In short, serious discussion of alterations in the gold content of the dollar almost certainly will induce a speculative demand for gold. (This is precisely what occurred in January and February 1933, when rumors of Mr. Roosevelt's intentions began to come from credible sources.) Under such circumstances, if a specific unit of value is abandoned and the monetary unit is left to find its level in free markets, the exchange ratios between gold and the monetary unit will reflect primarily the optimism and greed of those who hope to gain and the fears of those who expect to lose by the prospective establishment of a new statutory dollar.

Turning now to consideration of developments after an alteration in a statutory standard of measure has been effected, we also find e difference between the measure of value and the measures of distance, space, weight, etc. After a change in the yardstick, for example, to half its former length, the principal effect would be that all distances, immediately after the adoption of the revised standard, would be twice as many yards as they formerly were.

The situation with reference to the measure of value would be decidedly different, however, as we learned in 1934. Some of the more naive of those who advocated devaluation in 1933 expected prices generally to reflect automatically and immediately, or almost immediately, the change in the unit of value measurements. However, their expectations were not realized. Several years elapsed before commodity prices generally reflected the full extent of the 1933-34 devaluation.

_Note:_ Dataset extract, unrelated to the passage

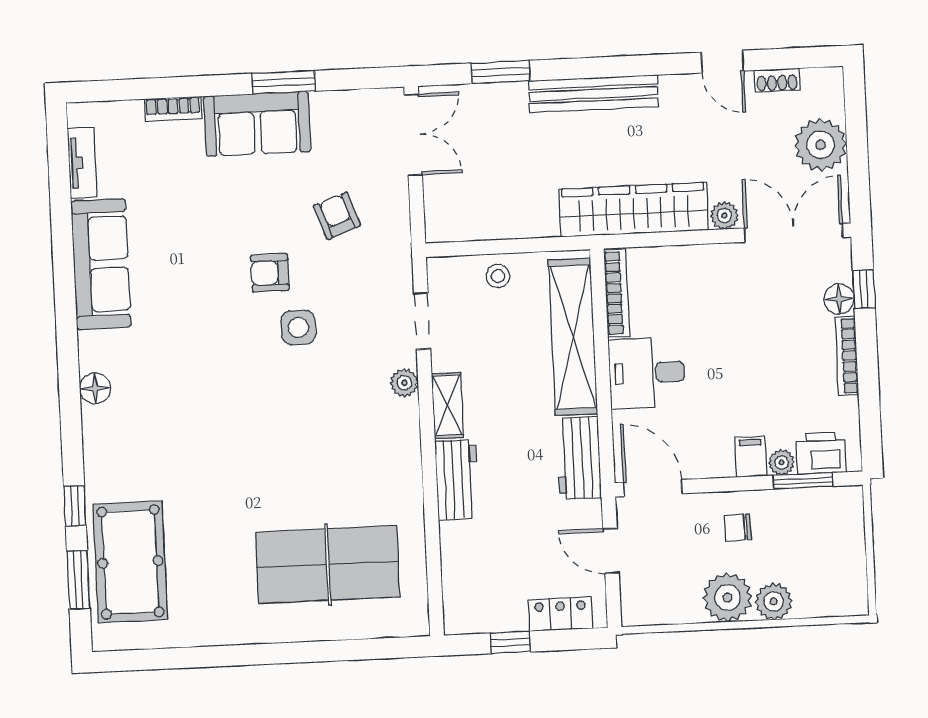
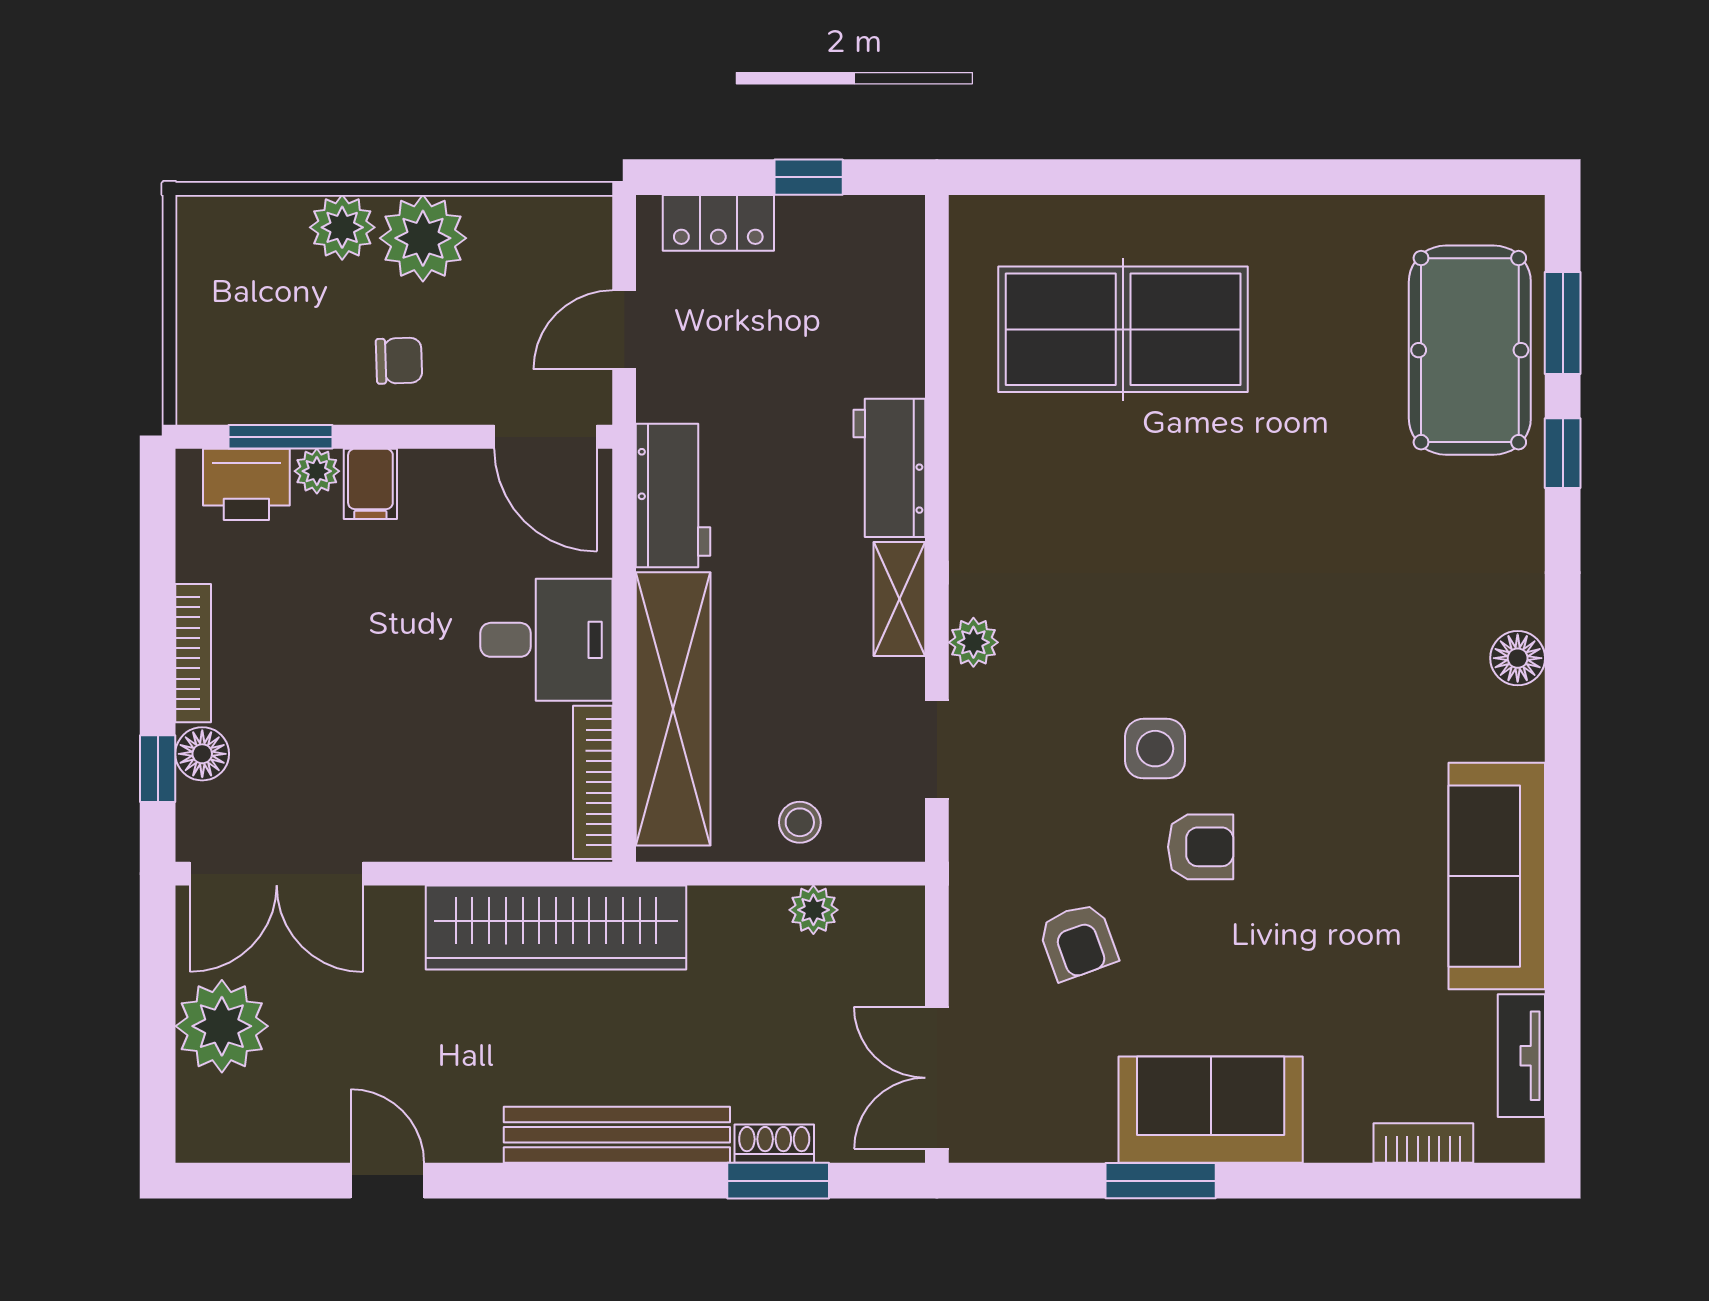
shoe rack: (777, 80) -> (774, 1144), moved
bookcase: (173, 109) -> (1423, 1143), moved
plant: (724, 216) -> (813, 910), moved
door: (611, 551) -> (624, 330), swing flipped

Therefore, those who expect that a second devaluation of the statutory dollar, say from 1/35 to 1/50 of an ounce of gold, would immediately or in a short period compensate for the existing inflation and resulting high prices are as apt to be disappointed as were the proponents of devaluation in 1933-34. Several years will elapse before all the adjustments to the new unit will he made, and in the meantime there is no assurance that a serious deflation will be avoided. In fact, if the first reaction to another devaluation is a flight from the dollar such as the scare buying of July 1950 and January 1951 or worse, we may experience even more inflation that in a few months will result in an even higher level of prices from which there may be a disastrous nosedive into substantial deflation.

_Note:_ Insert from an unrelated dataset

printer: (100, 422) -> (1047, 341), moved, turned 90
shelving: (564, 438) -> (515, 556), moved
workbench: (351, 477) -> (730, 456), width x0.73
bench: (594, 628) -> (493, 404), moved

Elements of An Ideal Gold Standard

  1. A statutory unit of purchasing or exchange media constituting a standard of value and capable of serving as a store of value that consists of a specified weight and fineness of gold.
  2. A commercial banking system

    a. All demand liabilities (checking accounts) of the commercial banks to represent either gold or goods in or en route to markets and all such demand liabilities to be payable in the statutory gold units on demand.

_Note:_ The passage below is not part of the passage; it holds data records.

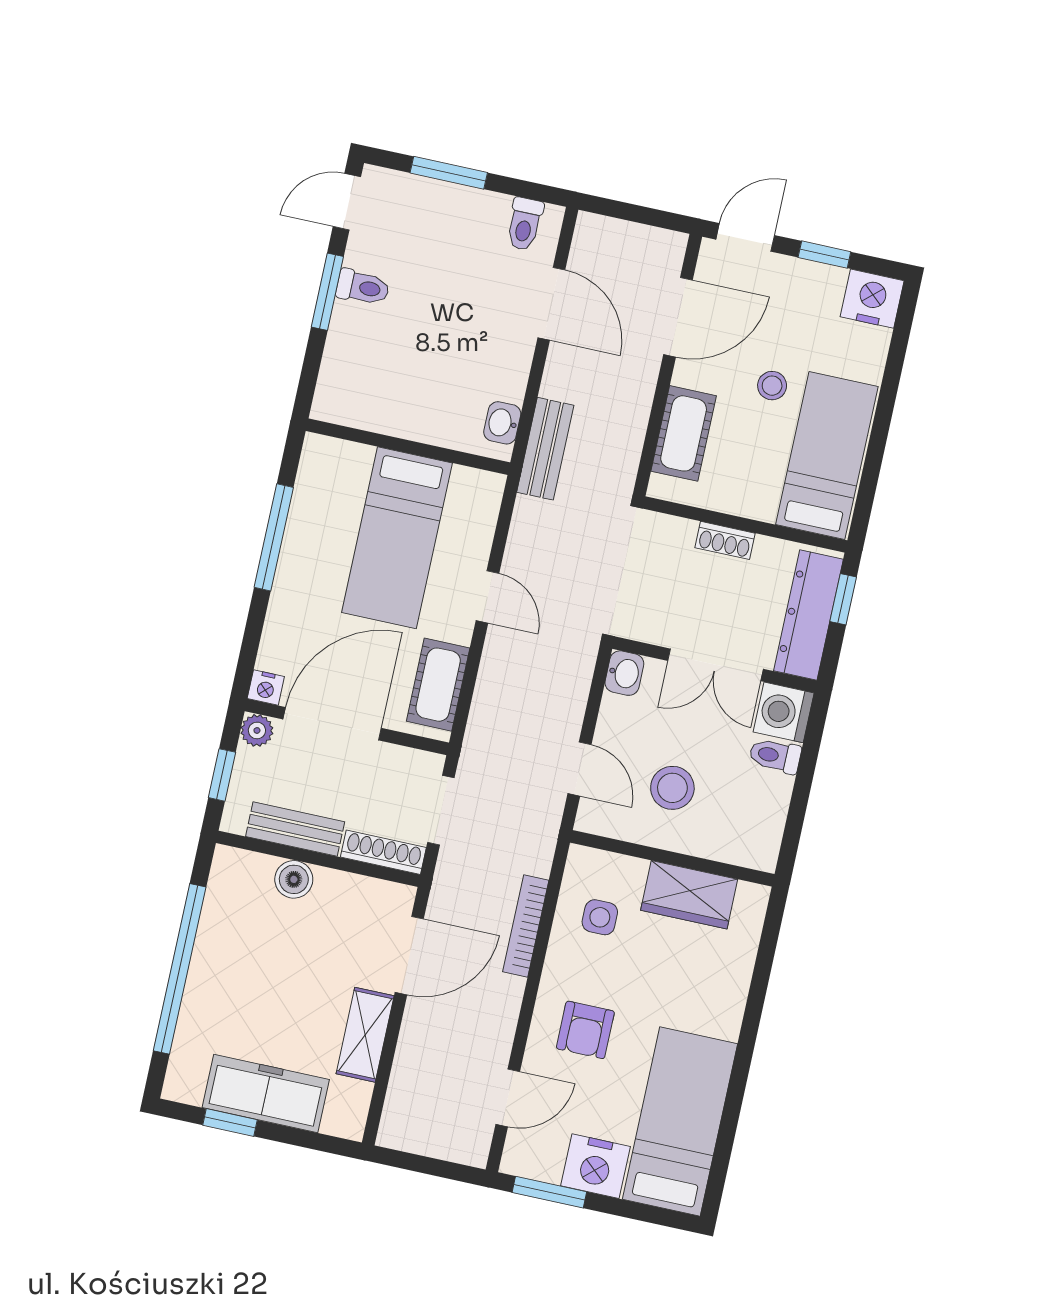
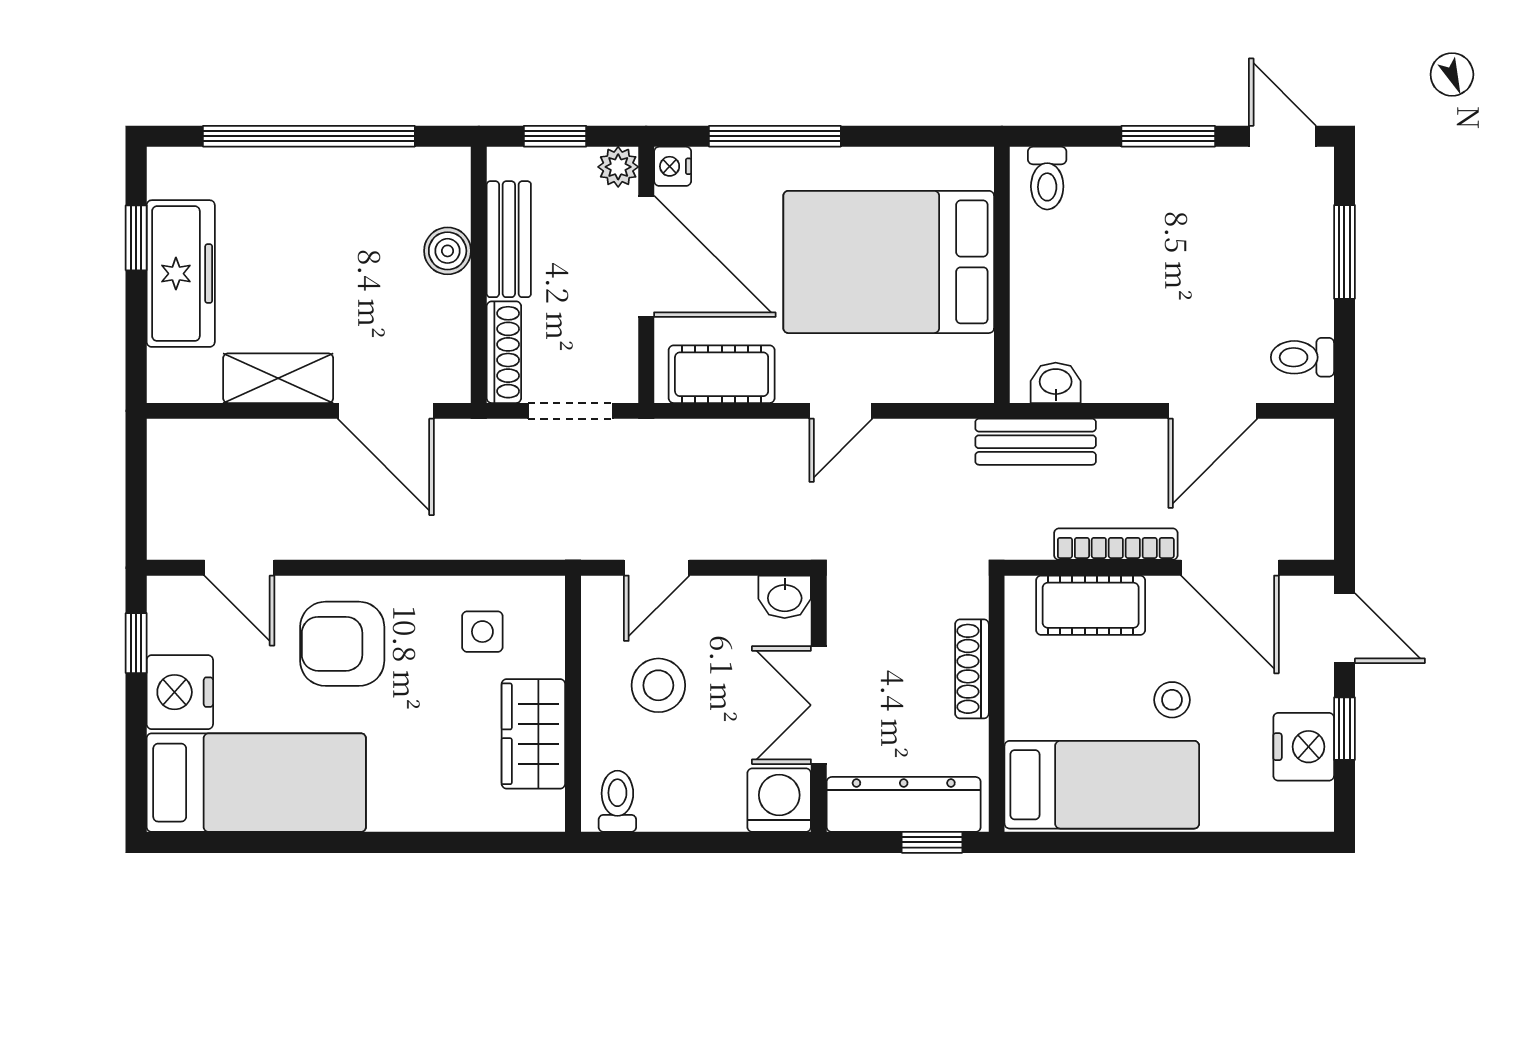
toilet: (363, 287) -> (1047, 178), moved
nightstand: (872, 299) -> (1304, 747), moved
window: (274, 537) -> (775, 136), moved
bed: (397, 538) -> (889, 262), width x1.50
shoe rack: (725, 540) -> (972, 669), width x1.43
toilet: (775, 756) -> (617, 801), moved
bookcase: (526, 926) -> (1116, 544), moved
armchair: (585, 1030) -> (342, 644), width x1.38, depth x1.38
window: (549, 1192) -> (136, 643), width x0.67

    b. No demand liabilities (purchasing media) to be created on the basis of in vestment-type assets such as mortgages, Government bonds, installment loans, term loans, or loans to finance accumulations of excessive or speculative inventories by business. (Note: Once the principles of commercial banking are understood, legislation to exclude such loans probably would not be necessary. Of course such loans would continue to be proper investments for savings.)
  3. Both the Government and the commercial banks would be authorized to issue gold certificates (warehouse receipts for gold).
  4. Only the commercial banking system would be authorized to issue currency in the form of bank notes, and such currency would be redeemable on demand.
  5. Only the Government would be authorized to issue small denomination coins and to coin gold.
  6. Interest rates to be determined at all times by free markets.
  7. Government deficits, if any (in war and in peace), to be financed by bona fide savings from current incomes.